When you have decided on the functional decomposition or data domain decomposition scheme, the next step is to decide the granularity for each thread. One possible scheme of data domain decomposition is to divide a frame into small slices.
Parallelizing the slices has both advantages and disadvantages. The advantage lies in the independence of slices in a frame. Since they are independent, you can simultaneously encode all slices in any order. On the other hand, the disadvantage is the resulting increase in the bit rate.
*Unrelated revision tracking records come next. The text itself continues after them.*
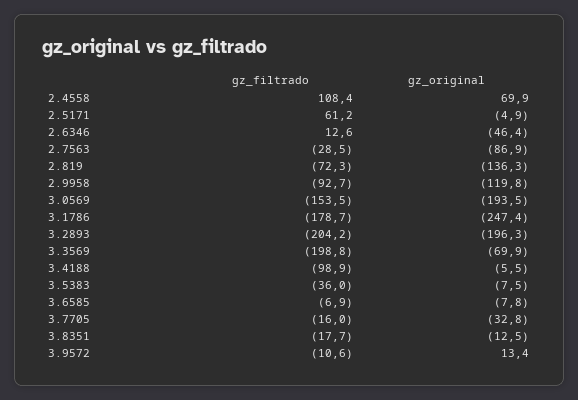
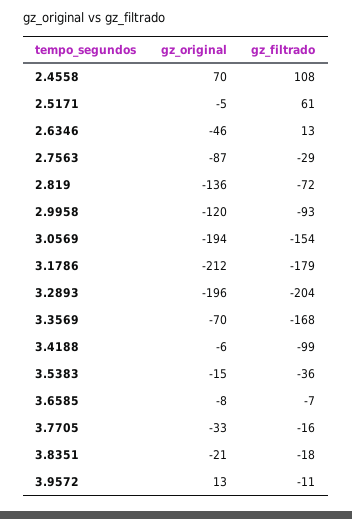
  {
    "gz_filtrado": {
      "2.4558": 108.4,
      "2.5171": 61.2,
      "2.6346": 12.6,
      "2.7563": -28.5,
      "2.819": -72.3,
      "2.9958": -92.7,
      "3.0569": -153.5,
      "3.1786": -178.7,
      "3.2893": -204.2,
-     "3.3569": -198.8,
+     "3.3569": -168,
      "3.4188": -98.9,
      "3.5383": -36,
      "3.6585": -6.9,
      "3.7705": -16,
      "3.8351": -17.7,
      "3.9572": -10.6
    },
    "gz_original": {
      "2.4558": 69.9,
      "2.5171": -4.9,
      "2.6346": -46.4,
      "2.7563": -86.9,
      "2.819": -136.3,
      "2.9958": -119.8,
      "3.0569": -193.5,
-     "3.1786": -247.4,
+     "3.1786": -212,
      "3.2893": -196.3,
      "3.3569": -69.9,
      "3.4188": -5.5,
-     "3.5383": -7.5,
+     "3.5383": -15,
      "3.6585": -7.8,
      "3.7705": -32.8,
-     "3.8351": -12.5,
+     "3.8351": -21,
      "3.9572": 13.4
    }
  }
Figure 2 below shows the video encoder rate-distortion when you divide a frame into varying numbers of slices. When a frame is divided into nine slices but quality is held at the same level, the bit-rate increases about 15 to 20 percent because slices break the dependence between macroblocks.
|Figure 2. Encoded Picture Quality Versus the Number of Slices in a Picture|
The compression efficiency decreases when a macroblock in one slice cannot exploit a macroblock in another slice for compression. To avoid increasing the bit-rate at the same video quality, you should exploit other areas of parallelism in the video encoder.